=== Exercise goal ===
Copy the lines of all the records, switching "city" to "town" and leaving everything else unchanged. Leave out the pictures.

=== Data provided ===
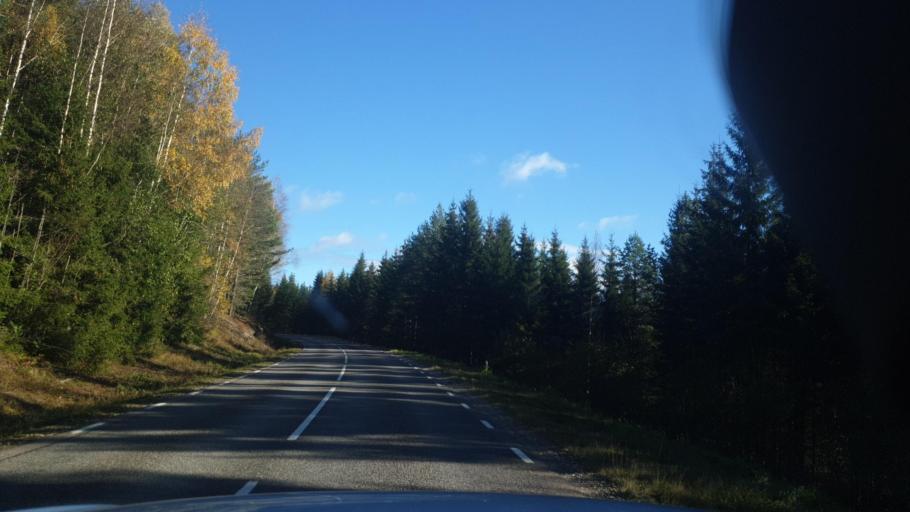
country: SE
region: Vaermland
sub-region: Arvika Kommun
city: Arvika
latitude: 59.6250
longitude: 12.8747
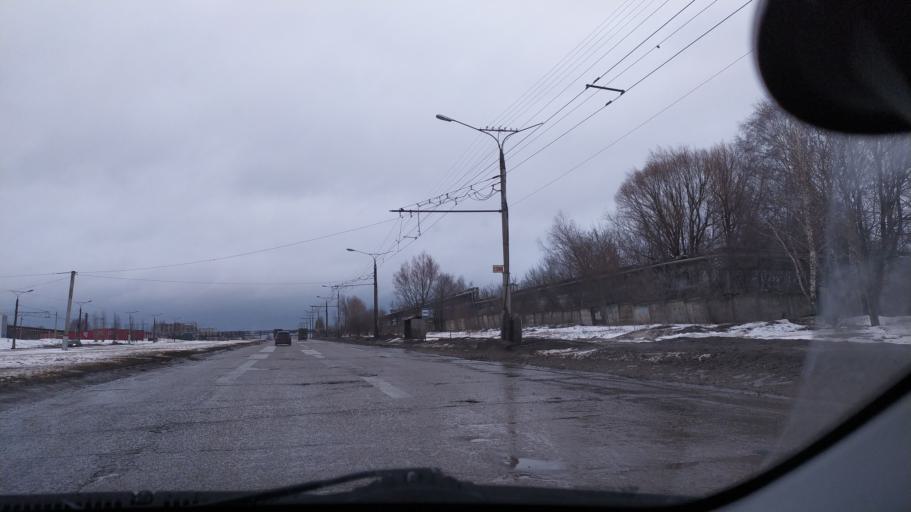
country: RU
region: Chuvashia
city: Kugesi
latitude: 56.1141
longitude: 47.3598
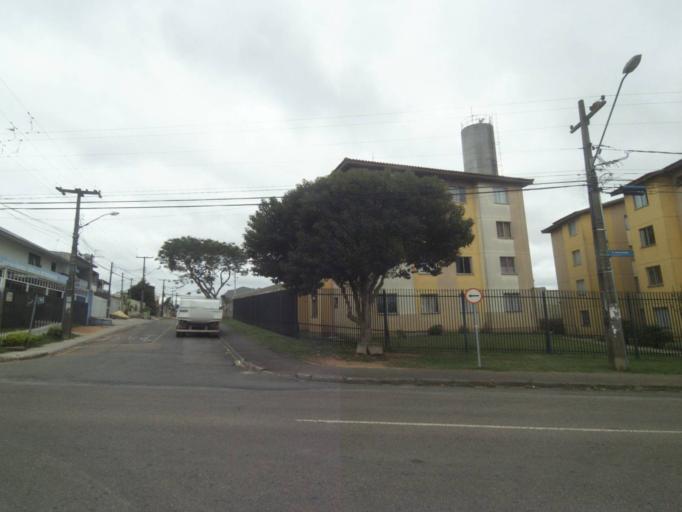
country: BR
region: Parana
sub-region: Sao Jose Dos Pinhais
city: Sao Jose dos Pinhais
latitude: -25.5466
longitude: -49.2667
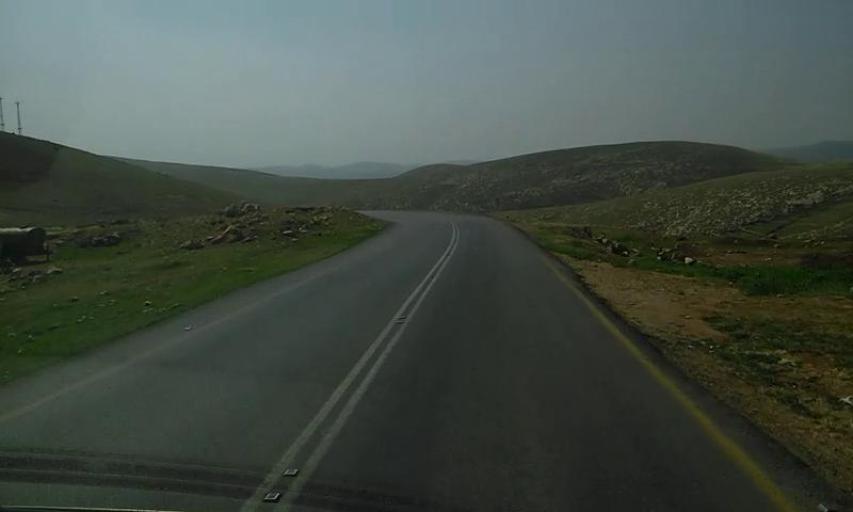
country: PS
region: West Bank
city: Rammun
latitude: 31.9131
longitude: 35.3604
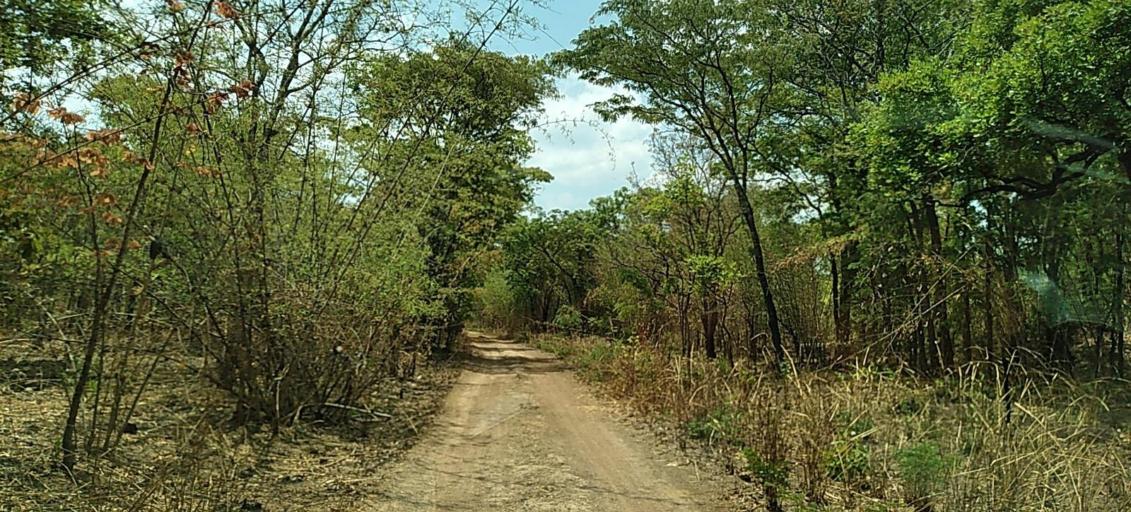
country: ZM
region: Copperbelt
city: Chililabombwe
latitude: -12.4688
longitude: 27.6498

=== The result ===
country: SE
region: Vaermland
sub-region: Arvika Kommun
town: Arvika
latitude: 59.6250
longitude: 12.8747
country: RU
region: Chuvashia
town: Kugesi
latitude: 56.1141
longitude: 47.3598
country: BR
region: Parana
sub-region: Sao Jose Dos Pinhais
town: Sao Jose dos Pinhais
latitude: -25.5466
longitude: -49.2667
country: PS
region: West Bank
town: Rammun
latitude: 31.9131
longitude: 35.3604
country: ZM
region: Copperbelt
town: Chililabombwe
latitude: -12.4688
longitude: 27.6498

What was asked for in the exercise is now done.